La ligne Alexandrine. Christophe Colomb ayant découvert le Nouveau Monde ou les Indes occidentales, & étant revenu en Europe au mois de mars de l’an 1493, les Rois Catholiques Philippe & Isabelle demanderent au Souverain Pontife Alexandre VI la donation de ce nouveau Monde. Alexandre, par une Bulle du 4 Mai de la même année, leur accorda la possession de toutes les îles & terres trouvées & à trouver du côté de l’occident & du midi, tirant une ligne du pôle arctique au pôle antarctique, qui passeroit à cent lieues à l’occident des Açores & du Cap verd. C’est ce qu’on appelle la ligne Alexandrine, du nom de ce Pape. Il ordonna néanmoins par la même Bulle, que les Princes qui auroient reconnu & possédé quelques pays jusqu’au jour de Noël précédent, qui étoit le premier jour de l’année 1493, au-delà de cette ligne, en demeureroient en possession. Les différens des Espagnols & des Portugais firent dans la suite des changemens à la ligne Alexandrine. Voyez Spond, à l’an 1493. §. 8, 9, 10.

Clément Alexandrin est un Auteur ecclésiastique du IIIe siècle, natif d’Athènes, mais appellé Alexandrin, parce qu’il y expliqua l’Ecriture Sainte. Il fut maître d’Origène.

ALEXANDRIN. s. m. Alexandrinus ager, ou tractus. Petite province du duché de Milan, dont Alexandrie de la Paille est la capitale. Nous étions en quartiers d’hiver dans l’Alexandrin. Il s’étend vers le Montferrat qui le termine au couchant & au midi, ainsi que le Tortonnois au levant.
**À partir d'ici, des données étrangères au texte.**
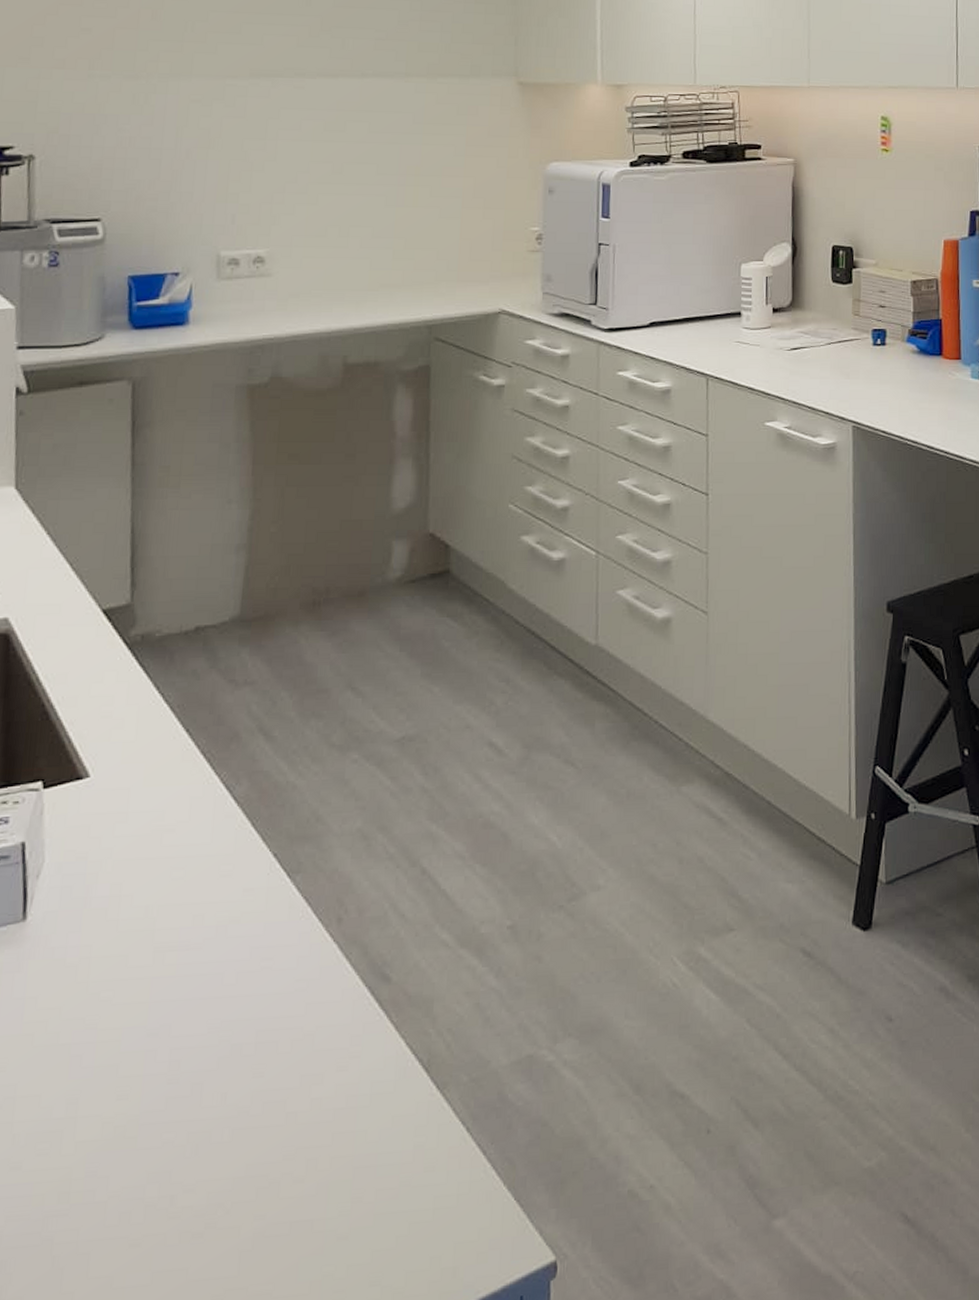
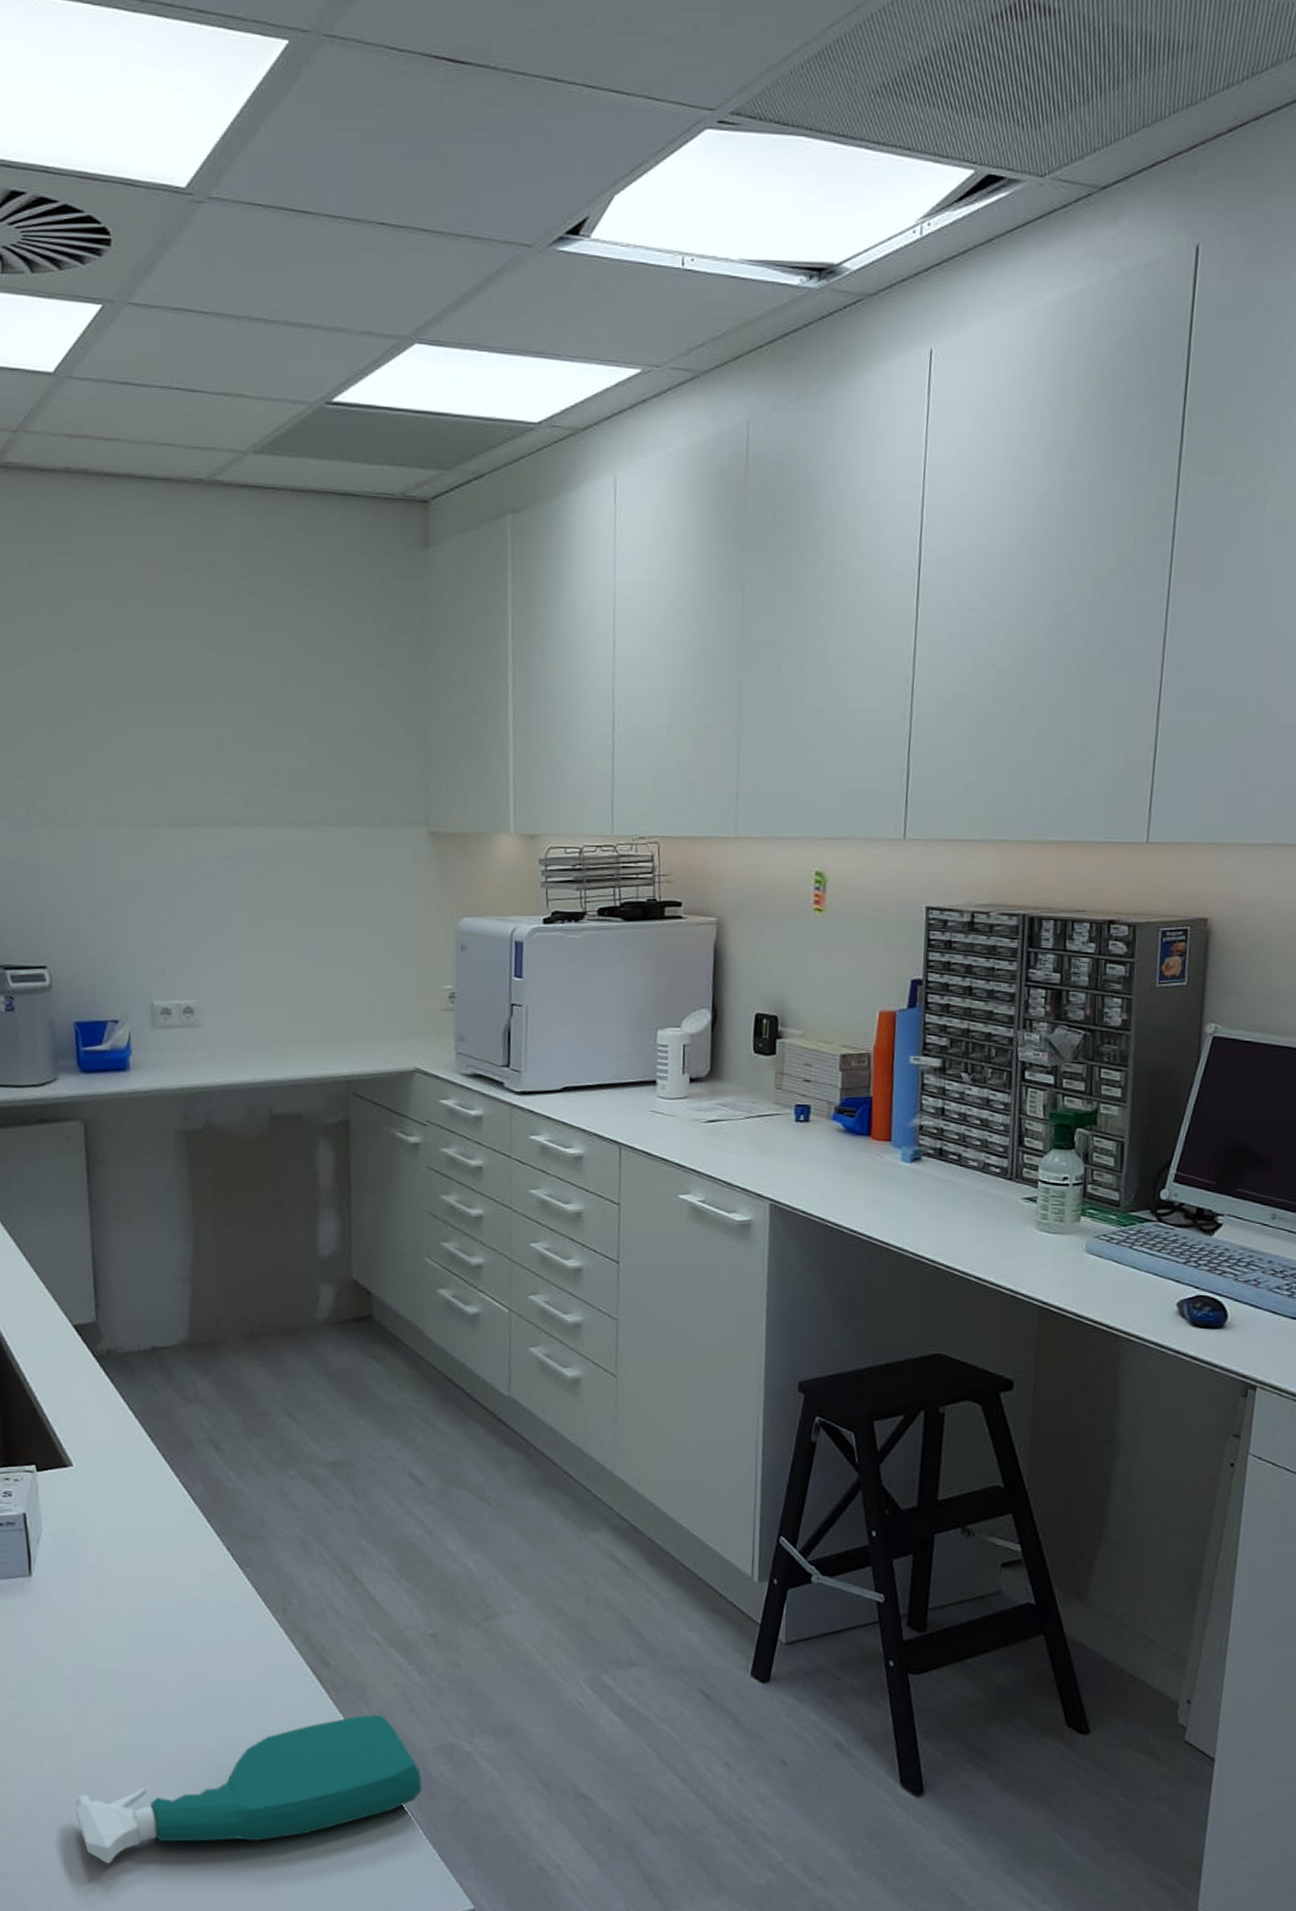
spray bottle: none [60,1032,496,1289] -> present [75,1714,422,1864]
Alexandrin. adj. m. Epithète qu’on donne à un certain genre de vers de la Poësie Françoise. Alexandrinus. Ces sortes de vers sont alternativement de 12 & de 13 syllabes ; c’est-à-dire, que les masculins sont de 12, & les féminins de 13 syllabes. Ils ont leur repos à la sixième syllabe. On leur a donné le nom d’Alexandrins, à cause d’un Poëme de la vie d’Alexandre, qui fut composé avec cette mesure de vers par Alexandre de Paris, Jean li Nevelois, Lambert li Cor, & autres vieux Poëtes François. D’autres disent que l’Alexandriade étoit un Poëme latin que Guillaume le Court & Alexandre de Paris ne firent que traduire en vers François de douze syllabes ; & que ce fut du nom d’un des Traducteurs que ces vers prirent leur nom. C’est le sentiment de M. le Gendre, Mœurs & Coutumes de France, p. 264. Mais ce genre de Poësie ne fut point approuvé, & l’on en négligea même absolument l’usage. Du temps de Marot ils étoient encore si peu connus, que quand il s’en servoit, il avertissoit le lecteur en mettant ce titre, Vers Alexandrins. Baïf & du Bartas en renouvellerent l’usage : Ronsard s’est vanté de les avoir remis en vogue, & en honneur. Cependant les Poëmes héroïques étoient encore composés de vers de dix & de onze syllabes, qu’on nommoit, Vers communs. Mais les meilleurs Poëtes s’apperçurent enfin, que les vers Alexandrins sont les plus propres pour les Poëmes épiques, & pour la Poësie la plus relevée. C’est pourquoi on les appelle, Vers Héroïques. Les vers de dix syllabes furent trouvés trop courts pour y renfermer un sens achevé ; au lieu que les vers Alexandrins sont d’une juste longueur, pour parler plus sententieusement. Ils sont plus magnifiques, & plus resonnans, & la composition est plus grave. Ils tiennent dans la langue Françoise la place des vers hexamètres des Grecs & des Latins, & ils sont propres aux sujets héroïques. On s’en sert aussi pour les pièces de théâtre, & ils ont très-bonne grâce dans une élégie amoureuse, & plaintive. Pasq. Men.